PROVIDED TEXT |
## START

If you follow the gold world closely, you will remember the enormous controversy
the launch of this ETF generated. Some folks were thrilled that this gold ETF
would open up gold to broader investor participation while others were convinced
that it was a Trojan horse designed to suppress gold by shunting capital away
from physical gold into yet another form of paper. GLD divided the gold camp
like few other events, and very intelligent hardcore pro-gold people joined both
sides of the raging debate.
Actually this GLD background and the surrounding controversy is really valuable
to understand and it puts much into perspective. If you subscribe to our Zeal
Intelligence newsletter, you can use the logon information on Page 8 to log
in to our archives containing past letters. The 12/04 ZI published less
than two weeks after GLD's launch goes into great detail discussing the mechanics
of this trust and its implications.
Today almost a year and a quarter later, the intense controversy surrounding
the GLD launch has been largely forgotten. GLD is apparently growing more widely
accepted. Contrarians on the gold forums talk of using it to park stock capital
in between gold-stock trades. And when discussing gold prices commentators
on financial television sometimes bring up GLD as an easy way for the average
mainstream investor to gain exposure to the gold price.
Since GLD launched I have been very interested in observing its performance
relative to gold technically. This encompasses a variety of perspectives. Do
GLD's underlying gold holdings change in direct relation to the price of gold?
Does GLD's trading volume react to gold prices in a typical manner? And does
GLD really accurately and consistently track the underlying price of gold?

## END

GIVEN EXERCISE 1 |
In the listing, starting at the line that contains "time: 11:13" and ending at the end of the listing, swap "time" for "reading" and keep everything else the same. Omit the pictures from your answer.

MATERIAL PROVIDED |
## START

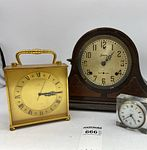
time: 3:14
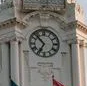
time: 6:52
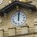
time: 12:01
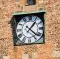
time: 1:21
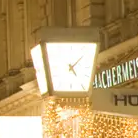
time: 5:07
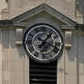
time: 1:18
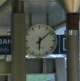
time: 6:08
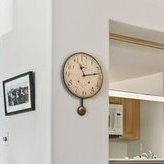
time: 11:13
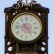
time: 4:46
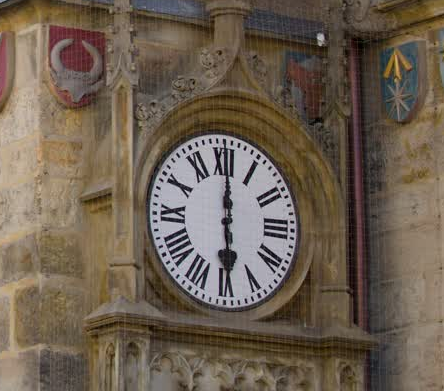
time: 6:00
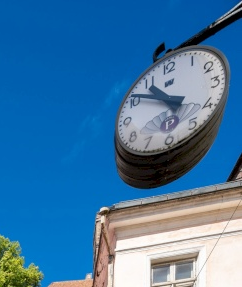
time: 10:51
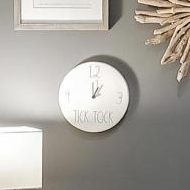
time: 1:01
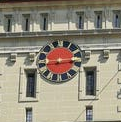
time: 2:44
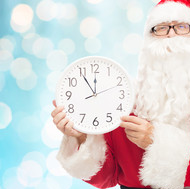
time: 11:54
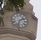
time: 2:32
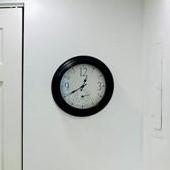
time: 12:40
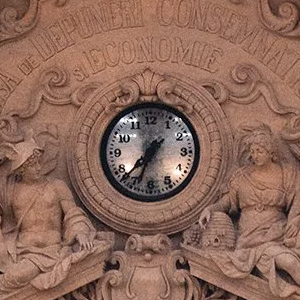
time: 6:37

## END

GIVEN EXERCISE 2 |
According to the text about the GLD gold ETF, why did some people see the fund as a Trojan horse?

RESULT 1 |
reading: 11:13
reading: 4:46
reading: 6:00
reading: 10:51
reading: 1:01
reading: 2:44
reading: 11:54
reading: 2:32
reading: 12:40
reading: 6:37

RESULT 2 |
They were convinced it was designed to suppress gold. In their view, it would pull capital away from physical gold and move it into yet another form of paper.